Our new outlooks in preventive medicine have made it plain, as I have said, that a very wide curtailment of suffering and a large saving of human life are possible if only the people can have an elementary knowledge of the human body and of such simple principles of hygiene and sanitation that under the increasingly complex conditions of modern life they may be able to guard against common forms of infection and against unwholesome modes of life, which not only invite infection, but many other forms of ill.

It seems to me that here the schools and the colleges have high responsibilities, and of these I wish briefly to speak.

The conviction has for some time been current that the children should be taught something about the structure and working of the human frame, and in this way already much has been achieved. Of the importance of this sort of knowledge no special demonstration is needed to-day. But in many of the public schools in this land the instruction in physiology and hygiene has been of late largely subordinated, if not actually falsified, to the interests of what some are pleased to call temperance; meaning thereby the avoidance of alcohol and tobacco, lest horrible and frequently impossible things should happen to the liver or the brain.

But I think that the distortion of truth is not liable to lead at last, no matter how worthy the motive, to the ends for which the anti-alcoholic and anti-nicotinal physiologies and hygienes of our schools have been devised. It seems to me certain that a great deal of the future physical and mental well-being of our people depends upon the acquirement early in life of absolutely accurate, though it be rudimentary, knowledge of this complex and sensitive bodily mechanism; and that the self-control and self-respect which such knowledge fosters will in the long run do more than vague fear of bodily ill to promote a temperance much more comprehensive and beneficent than that which centers itself in the avoidance of alcohol and tobacco, bad as the misuse of these may be. It is to be hoped that mistaken zeal in this direction may not long prevail to the physical and moral detriment of the children.

Many of our institutions for higher education now recognize the value of a knowledge of the body, and of the physical conditions under which man can best secure the highest usefulness and enjoyment. But I do not think that as yet this subject has received attention at all commensurate with its vital bearing upon the well-being—spiritual as well as physical—of those whom the universities equip. So long as a knowledge of the human frame was looked at from the standpoint of the dispenser of mysterious drugs to a mysterious organism for the purpose of expelling mysterious foes; so long as the body was regarded chiefly as a more or less disreputable tabernacle for the temporary uses of the soul; so long as its harmonious and significant relationship to other forms of being lay largely beyond our ken; so long, I say, as all these conditions prevailed, accurate knowledge of the body and the factors necessary to its physical well-being did not command attention in the higher educational outlooks.

TASK DETAILS:
Please resume the passage on teaching physiology and hygiene in schools and colleges, starting after its final sentence.

STUDY MATERIAL:

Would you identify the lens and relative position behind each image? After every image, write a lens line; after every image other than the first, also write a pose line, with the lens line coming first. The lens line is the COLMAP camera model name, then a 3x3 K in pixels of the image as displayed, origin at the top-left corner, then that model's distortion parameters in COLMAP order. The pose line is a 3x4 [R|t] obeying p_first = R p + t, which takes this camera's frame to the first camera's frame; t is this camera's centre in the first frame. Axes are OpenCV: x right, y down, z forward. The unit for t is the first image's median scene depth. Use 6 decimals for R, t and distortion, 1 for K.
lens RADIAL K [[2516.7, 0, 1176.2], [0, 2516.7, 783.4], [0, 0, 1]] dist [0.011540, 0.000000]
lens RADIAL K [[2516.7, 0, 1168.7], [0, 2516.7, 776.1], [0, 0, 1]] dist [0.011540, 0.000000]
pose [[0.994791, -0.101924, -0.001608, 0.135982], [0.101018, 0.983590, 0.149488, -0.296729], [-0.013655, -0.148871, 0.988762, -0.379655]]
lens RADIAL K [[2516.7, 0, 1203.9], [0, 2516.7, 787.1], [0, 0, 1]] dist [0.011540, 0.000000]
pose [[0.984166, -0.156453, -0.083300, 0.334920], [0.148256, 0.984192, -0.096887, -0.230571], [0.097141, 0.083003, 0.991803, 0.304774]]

SOLVED PROBLEM:
The equipment which I urge is in no sense medical, nor is it such as encourages the fancy to linger upon trivial ailments or inspires the dread of disease. For it should be remembered that the fundamental facts of anatomy, physiology, hygiene, and sanitation do not belong particularly to medicine, as is too often hastily assumed. This knowledge is indeed especially useful to the physician, and upon it he builds up into the domain of medicine. But it is a part of the common stock of world lore. And I do not think that there are any forms of provisional knowledge among those which candidates for admission to the colleges are required to possess more important than this.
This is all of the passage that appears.